L'inviolabilité du domicile est garantie par l'article 15 de la Constitution mais ce droit n'est pas absolu, a souligné Olivier Chastel, qui rappelle que le Conseil d'Etat a rendu un avis positif sur la mesure. "Des perquisitions peuvent être autorisées selon le cadre fixé par la loi."

Selon le MR, le projet ne vise que "des personnes qui se sont mises volontairement et délibérément dans l'illégalité depuis longtemps en ne respectant pas les décisions successives prises à leur encontre par l'Etat". "Les personnes qui hébergeraient de bonne foi une personne en situation illégale ne risquent absolument rien", assure-t-on.

Acte IV - Richard Miller et Françoise Schepmans donnent de la voix

Christine Defraigne, n'est pas isolée au MR. La preuve ce mardi. Deux députés MR à la Chambre, Françoise Schepmans et Richard Miller, se sont également prononcés en faveur d'un amendement du projet de loi.

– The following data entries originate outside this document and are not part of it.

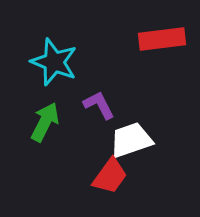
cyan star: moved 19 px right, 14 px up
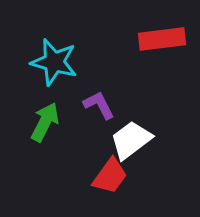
cyan star: rotated 6 degrees counterclockwise
white trapezoid: rotated 18 degrees counterclockwise
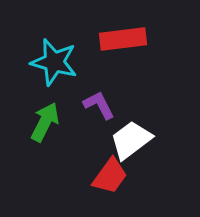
red rectangle: moved 39 px left
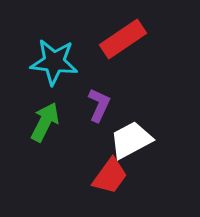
red rectangle: rotated 27 degrees counterclockwise
cyan star: rotated 9 degrees counterclockwise
purple L-shape: rotated 52 degrees clockwise
white trapezoid: rotated 9 degrees clockwise
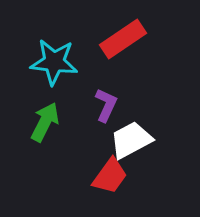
purple L-shape: moved 7 px right
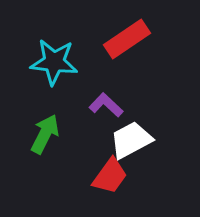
red rectangle: moved 4 px right
purple L-shape: rotated 72 degrees counterclockwise
green arrow: moved 12 px down
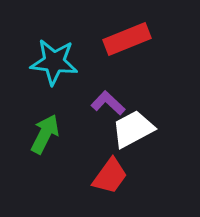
red rectangle: rotated 12 degrees clockwise
purple L-shape: moved 2 px right, 2 px up
white trapezoid: moved 2 px right, 11 px up
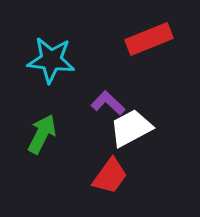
red rectangle: moved 22 px right
cyan star: moved 3 px left, 2 px up
white trapezoid: moved 2 px left, 1 px up
green arrow: moved 3 px left
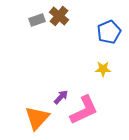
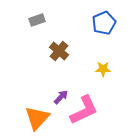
brown cross: moved 35 px down
blue pentagon: moved 5 px left, 9 px up
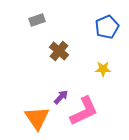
blue pentagon: moved 3 px right, 4 px down
pink L-shape: moved 1 px down
orange triangle: rotated 16 degrees counterclockwise
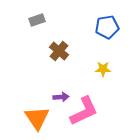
blue pentagon: rotated 15 degrees clockwise
purple arrow: rotated 42 degrees clockwise
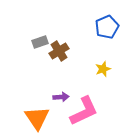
gray rectangle: moved 3 px right, 22 px down
blue pentagon: rotated 15 degrees counterclockwise
brown cross: rotated 18 degrees clockwise
yellow star: rotated 21 degrees counterclockwise
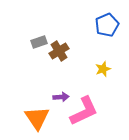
blue pentagon: moved 2 px up
gray rectangle: moved 1 px left
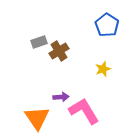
blue pentagon: rotated 15 degrees counterclockwise
pink L-shape: rotated 96 degrees counterclockwise
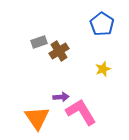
blue pentagon: moved 5 px left, 1 px up
pink L-shape: moved 3 px left, 1 px down
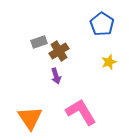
yellow star: moved 6 px right, 7 px up
purple arrow: moved 5 px left, 21 px up; rotated 77 degrees clockwise
orange triangle: moved 7 px left
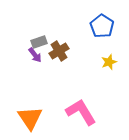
blue pentagon: moved 2 px down
purple arrow: moved 21 px left, 21 px up; rotated 21 degrees counterclockwise
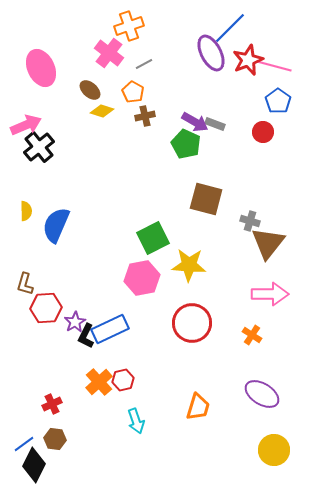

"Il y a vraiment un aspect humanitaire dans ce dossier qui doit être mieux défini, mieux encadré et mieux respecté", estime Richard Miller. Et Françoise Schepmans, bourgmestre de Molenbeek, d'ajouter : "C’est vrai qu’il y a des avis partagés aujourd’hui et je pense vraiment que le débat doit se poursuivre au sein des libéraux."

ACTE V - Charles Michel siffle la fin des débats

Alors que des avis différents se font entendre au sein du MR, Charles Michel recadre les discussions depuis la Russie où il a notamment rencontré Dimitri Medvedev, le Premier ministre russe. Dès son retour ce mercredi soir, Charles Michel devrait tenir des consultations discrètes pour analyser les différentes remarques exprimées à propos du projet de loi sur les visites domiciliaires.

Selon l'agence Belga, le chef du gouvernement entend apporter de la sérénité dans le débat qui fait rage depuis quelques jours et permettre à tout le moins que les éclaircissements nécessaires soient apportés.

L'objectif demeure la mise en œuvre de la directive européenne sur les retours, dans laquelle s'inscrit le projet de loi controversé. Puisque le débat parlementaire est appelé à encore durer quelques jours, le Premier ministre prendra un peu de temps pour "lever les malentendus et être à l'écoute des observations", particulièrement celles des juges d'instruction.

Le projet de loi n'a pas fait l'objet de remarques négatives du Conseil d'État, a-t-on ajouté. Ces visites domiciliaires sont prévues en dernier recours et font l'objet d'une autorisation d'un juge d'instruction.

Les débats devaient continuer ce mercredi matin en commission de l'Intérieur... mais l'agenda a été modifié. Objectif, selon nos informations : calmer le jeu et gagner du temps pour qu’en haut lieu on s’accorde sur d’éventuels amendements à apporter au texte. De sources libérales, il apparaît que des précisions sur le rôle du juge d’instruction dans la procédure calmeraient les inquiétudes.